To get to that point, there is much left to do. We have important data files that need to get reconciled: 1) the master address file, now updated with all new dispositions for each address (occupied, vacant, deleted) and 2) the data file from census questionnaires from various sources (mailout, enumerator-administered, telephone receipt, “be counted” forms, results from other followup operations). We also must update the geographic area boundaries used for tabulating data for the 2010 Census. This allows us to associate addresses (and the data on the occupants) with the right areas.
For some housing units, we have multiple completed questionnaires. Some correspond to additional people added to a previously-received form, some are duplicates (late mail returns and a nonresponse-followup enumerator-administered form). We have a well-tested method to resolve these duplicates and assemble the correct composition of the household. We make sure that each housing unit found has a resolution.

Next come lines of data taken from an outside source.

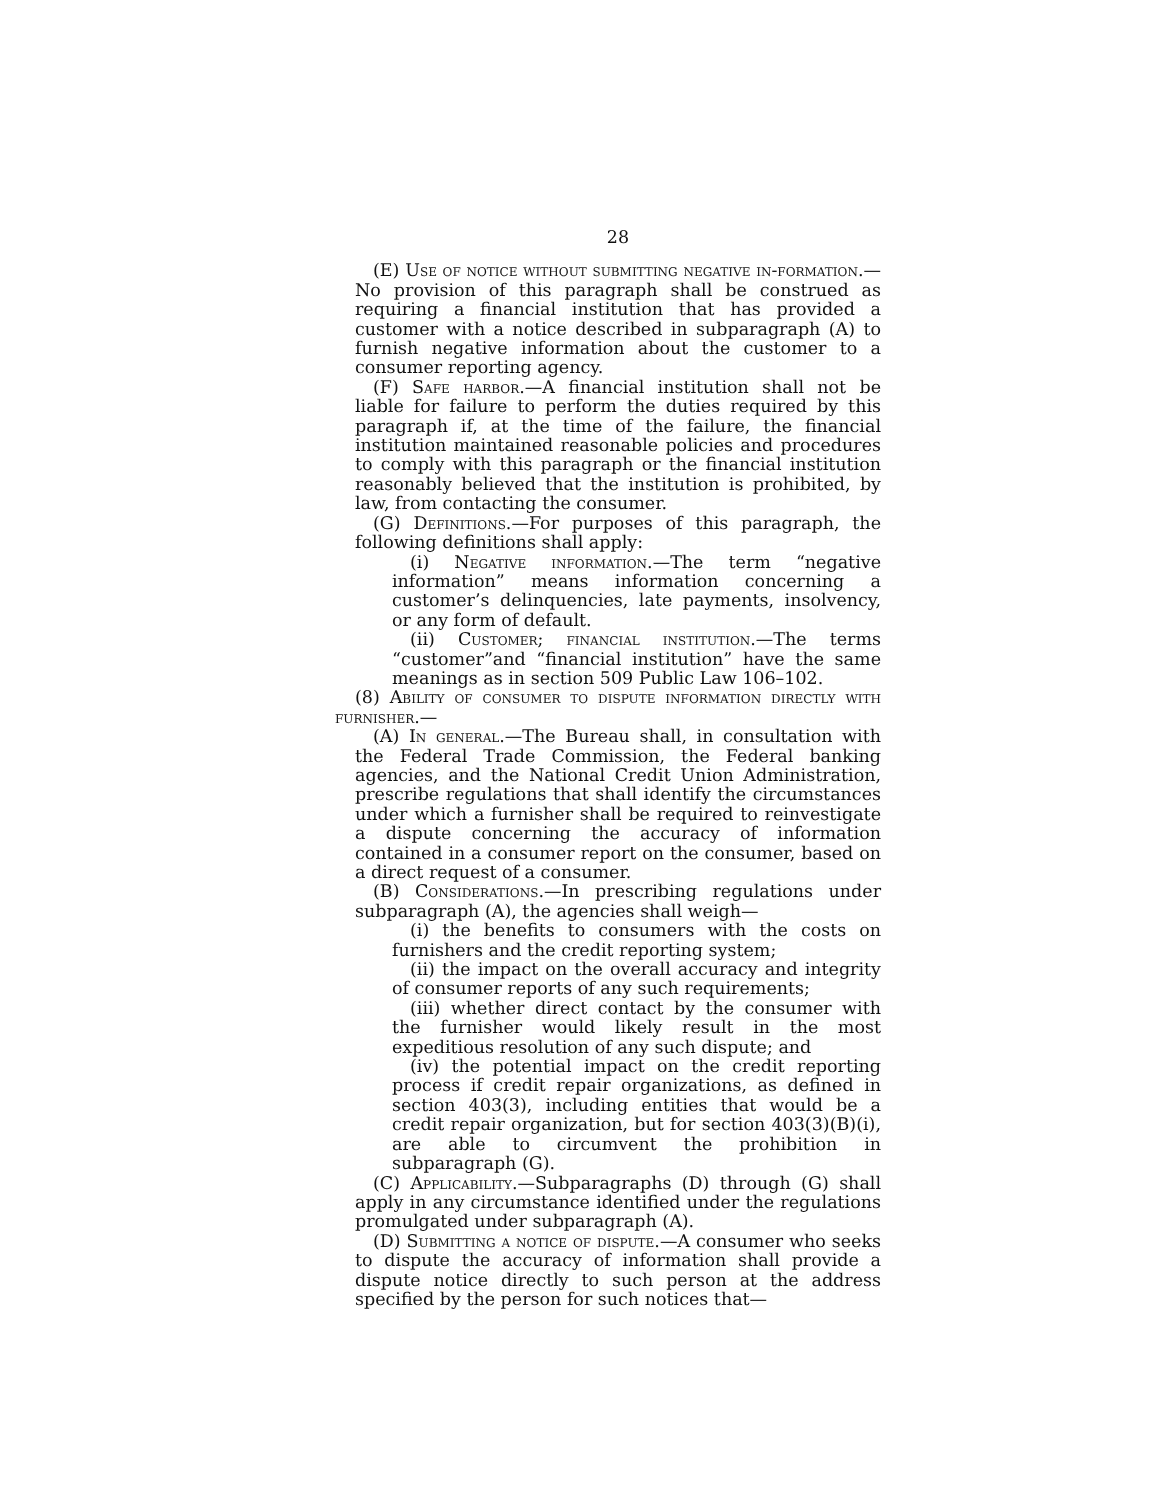28
(E) Use of notice without submitting negative in-formation.—No provision of this paragraph shall be construed as requiring a financial institution that has provided a customer with a notice described in subparagraph (A) to furnish negative information about the customer to a consumer reporting agency.
(F) Safe harbor.—A financial institution shall not be liable for failure to perform the duties required by this paragraph if, at the time of the failure, the financial institution maintained reasonable policies and procedures to comply with this paragraph or the financial institution reasonably believed that the institution is prohibited, by law, from contacting the consumer.
(G) Definitions.—For purposes of this paragraph, the following definitions shall apply:
(i) Negative information.—The term “negative information” means information concerning a customer’s delinquencies, late payments, insolvency, or any form of default.
(ii) Customer; financial institution.—The terms “customer”and “financial institution” have the same meanings as in section 509 Public Law 106–102.
(8) Ability of consumer to dispute information directly with furnisher.—
(A) In general.—The Bureau shall, in consultation with the Federal Trade Commission, the Federal banking agencies, and the National Credit Union Administration, prescribe regulations that shall identify the circumstances under which a furnisher shall be required to reinvestigate a dispute concerning the accuracy of information contained in a consumer report on the consumer, based on a direct request of a consumer.
(B) Considerations.—In prescribing regulations under subparagraph (A), the agencies shall weigh—
(i) the benefits to consumers with the costs on furnishers and the credit reporting system;
(ii) the impact on the overall accuracy and integrity of consumer reports of any such requirements;
(iii) whether direct contact by the consumer with the furnisher would likely result in the most expeditious resolution of any such dispute; and
(iv) the potential impact on the credit reporting process if credit repair organizations, as defined in section 403(3), including entities that would be a credit repair organization, but for section 403(3)(B)(i), are able to circumvent the prohibition in subparagraph (G).
(C) Applicability.—Subparagraphs (D) through (G) shall apply in any circumstance identified under the regulations promulgated under subparagraph (A).
(D) Submitting a notice of dispute.—A consumer who seeks to dispute the accuracy of information shall provide a dispute notice directly to such person at the address specified by the person for such notices that—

We also must conduct automated and computer assisted manual coding of write-in responses to the race and Hispanic origin questions.
From this, we create the first real 2010 Census data file, with all the cases that will eventually produce counts. However, for some cases, there are items that were not completed; for a small number of cases, we don’t have any reports of how many people lived in the unit on April 1, despite having a report that it was occupied then. We apply sophisticated editing rules and estimation techniques to fill in those data, using properties of observations from others in the same household when possible or from other like units.
This then creates the “census edited file.” This is subjected to careful review by expert demographers who compare the census results to many other sources of estimates of the population. This step is conducted state-by-state. They will be checking that the edits were programmed correctly and that the data make sense demographically. For example, no one should have a birth date in the 1800’s, or be born in the 13th month, or on April 31st. This edited file also gives us our first chance to look at data by geographical areas. We will look at places and towns and see their population, housing, and group quarters counts.
With this file, we have our first data product – state-level counts that are used for the reapportionment release.
It’s not the flashy side of the decennial census. It’s much more technical, guided by statistical quality standards, and it rests on careful work with large and complex response files and geographic reference files. But it is crucial to the quality of the census, and we must get it done well.